▸ WORK INSTRUCTION: Check every line of the entries below for the word "regions", then give only the number of lines that have it.

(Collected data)
::::::::::
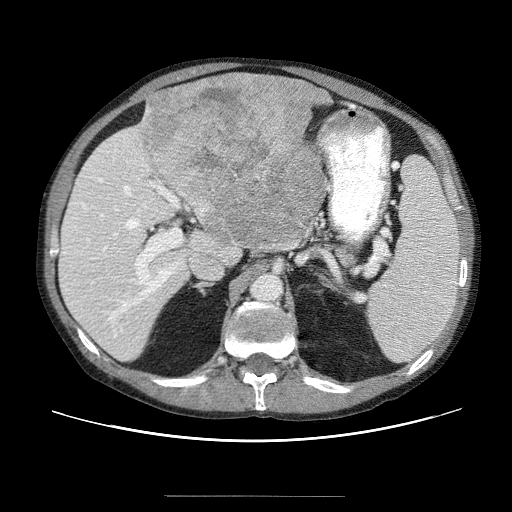
Contrast-enhanced abdominal CT (liver protocol), one axial slice; slice 28 of 69 in the series (ordered by position); reconstruction kernel STANDARD; 120 kVp; soft-tissue window (W 400 / L 40 HU); 512 × 512 image matrix, field of view 380 × 380 mm. Case-level facts recorded for this patient, not image findings: diagnosis: hepatocellular carcinoma (patient treated with transarterial chemoembolisation; whether this scan precedes or follows treatment is not stated here); TNM stage (as recorded): Stage-IVB; Child-Pugh class: B; tumour differentiation: poorly differentiated; tumour nodularity: multinodular.
Structures marked on this image (semi-automatically segmented with operator editing):
- liver parenchyma outside the tumour (the mass and vessels are separate outlines, so this box may not span the whole liver): bounding box <58,90,326,360> (left, top, right, bottom; pixels)
- mass: <135,74,330,253>
- portal vein: <72,156,223,347>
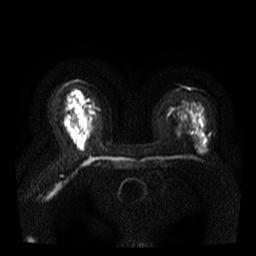
Breast MRI, one axial slice. Slice 20 of 40 in the series (ordered by position). Diffusion-weighted series; image 2 of 4 stored at this slice position (different b-values; order by instance number). 3 T. 5 mm slice thickness. 256 × 256 image matrix. Female patient.
Structures marked on this image (expert manual segmentation):
- tumour on diffusion-weighted imaging: bounding box <74,113,85,128> (left, top, right, bottom; pixels)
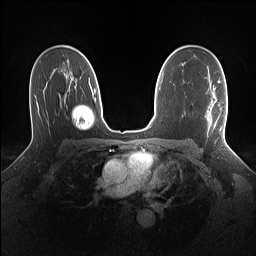
Breast MRI (dynamic contrast-enhanced), one axial slice; position 90 of 160 along the scan axis; dynamic contrast-enhanced series, time point 2 of 7 at this slice position (early post-contrast); 1.5 T; TE 1.4 ms, TR 5 ms; 1.1 mm slice thickness; 256 × 256 image matrix, field of view 320 × 320 mm. Female patient.
Structures marked on this image (semi-automatically segmented with operator editing):
- enhancing-tissue mask used for the functional tumour volume (all voxels passing the contrast-enhancement thresholds inside the analysis volume; usually the tumour): box from (x=208, y=100) to (x=227, y=137) px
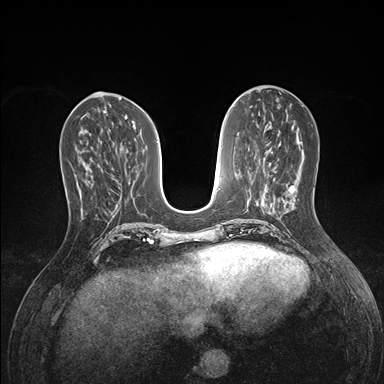
Breast MRI (dynamic contrast-enhanced), one axial slice; slice 60 of 176 in the series (ordered by position); dynamic contrast-enhanced series, time point 2 of 7 at this slice position (early post-contrast); 1.5 T; TE 1.5 ms, TR 4.1 ms; 384 × 384 image matrix, field of view 320 × 320 mm. Female patient.
Annotated regions visible in this slice (semi-automatically segmented with operator editing):
- enhancing-tissue mask used for the functional tumour volume (all voxels passing the contrast-enhancement thresholds inside the analysis volume; usually the tumour): box from (x=76, y=164) to (x=92, y=184) px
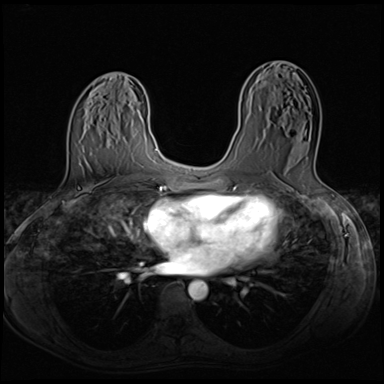
Breast MRI (dynamic contrast-enhanced), one axial slice; slice 33 of 64 in the series (ordered by position); dynamic contrast-enhanced series, time point 2 of 8 at this slice position (early post-contrast); 3 T; TE 1.5 ms, TR 4.8 ms; 2.5 mm slice thickness; 384 × 384 image matrix. Female patient.
Annotated regions visible in this slice (semi-automatic segmentation, software-assisted and operator-edited):
- enhancing-tissue mask used for the functional tumour volume (all voxels passing the contrast-enhancement thresholds inside the analysis volume; usually the tumour): bounding box <259,110,316,162> (left, top, right, bottom; pixels)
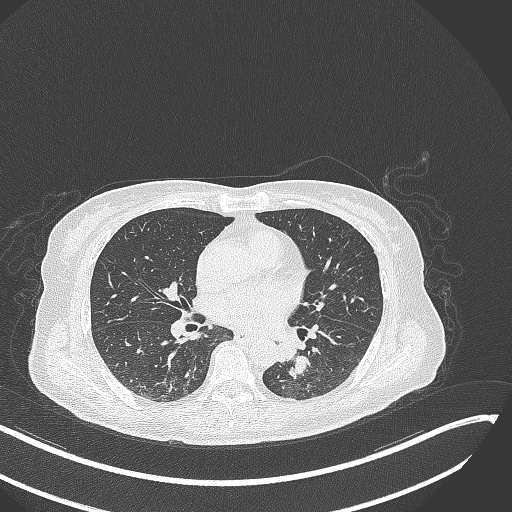
Chest CT, one axial slice. Slice 129 of 342 in the series (ordered by position). 120 kVp. Lung window (W 1500 / L -600 HU). 1 mm slice thickness. 512 × 512 image matrix. Female patient, age 64 years. From the clinical record (not read from this slice): clinical TNM (as recorded): T3 N1 M1; histopathological grade: G3.
Annotated regions visible in this slice (bounding box drawn by a radiologist):
- lung tumour (recorded histology: small cell carcinoma): bounding box (x1, y1, x2, y2) in pixels: (270, 336, 316, 382)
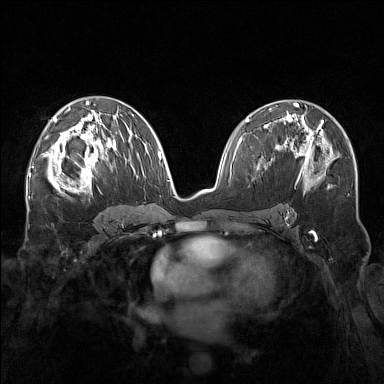
Breast MRI (dynamic contrast-enhanced), one axial slice; dynamic contrast-enhanced series, time point 2 of 7 at this slice position (early post-contrast); 1.5 T; TE 1.8 ms, TR 5 ms; 1 mm slice thickness; 384 × 384 image matrix, field of view 340 × 340 mm. Female patient.
Outlined on this slice (semi-automatic segmentation, software-assisted and operator-edited):
- enhancing-tissue mask used for the functional tumour volume (all voxels passing the contrast-enhancement thresholds inside the analysis volume; usually the tumour): bounding box [x1, y1, x2, y2] px = [57, 143, 107, 193]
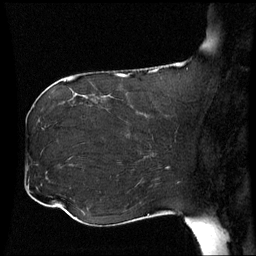
Breast MRI (dynamic contrast-enhanced), one sagittal slice. Position 25 of 60 along the scan axis. Dynamic contrast-enhanced series, image 2 of 3 at this slice position (ordered by acquisition). 1.5 T. TE 4.2 ms, TR 8.9 ms. 256 × 256 image matrix, field of view 230 × 230 mm. Female patient, age 42 years. Case-level facts recorded for this patient, not image findings: setting: breast cancer imaged before/during neoadjuvant chemotherapy; receptor status: HER2-positive.
Structures marked on this image (semi-automatically segmented with operator editing):
- analysis volume of interest (the breast-tissue region the enhancement analysis was run in; not a lesion): bounding box <106,102,173,150> (left, top, right, bottom; pixels)
- tumour enhancement mask (voxels above the 70 % enhancement threshold inside the analysis volume of interest): <140,112,147,117>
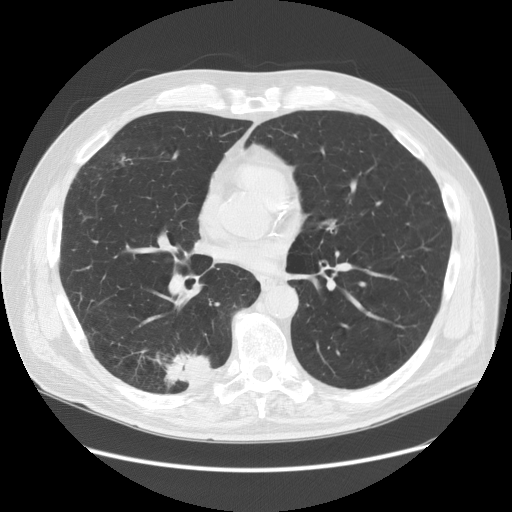
Low-dose screening chest CT, axial slice, baseline screening round, lung window (W 1500 / L -600 HU), 2.5 mm slice thickness, standard (soft-tissue) reconstruction kernel (STANDARD), slice 79 of 149 in the series. Male, age 68 years at enrolment. Former smoker at enrolment.
Expert-annotated lung lesion, bounding box (x1, y1, x2, y2) in pixels: (125, 337, 225, 410). The exam's reader record, not a measurement of the box and not confirmed to be the same lesion: non-calcified nodule or mass ≥4 mm, right lower lobe, 37 × 20 mm, spiculated (stellate) margins, soft tissue attenuation. Official screen result: positive, change unspecified: nodule(s) >= 4 mm or enlarging nodule(s), mass(es), or other non-specific abnormalities suspicious for lung cancer. Participant outcome: lung cancer diagnosed 24 days after this screen — adenosquamous carcinoma, right lower lobe, poorly differentiated (G3), stage IIIA (AJCC 6th edition), 30 mm at pathology.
::::::::::
▸ RESPONSE AREA: 3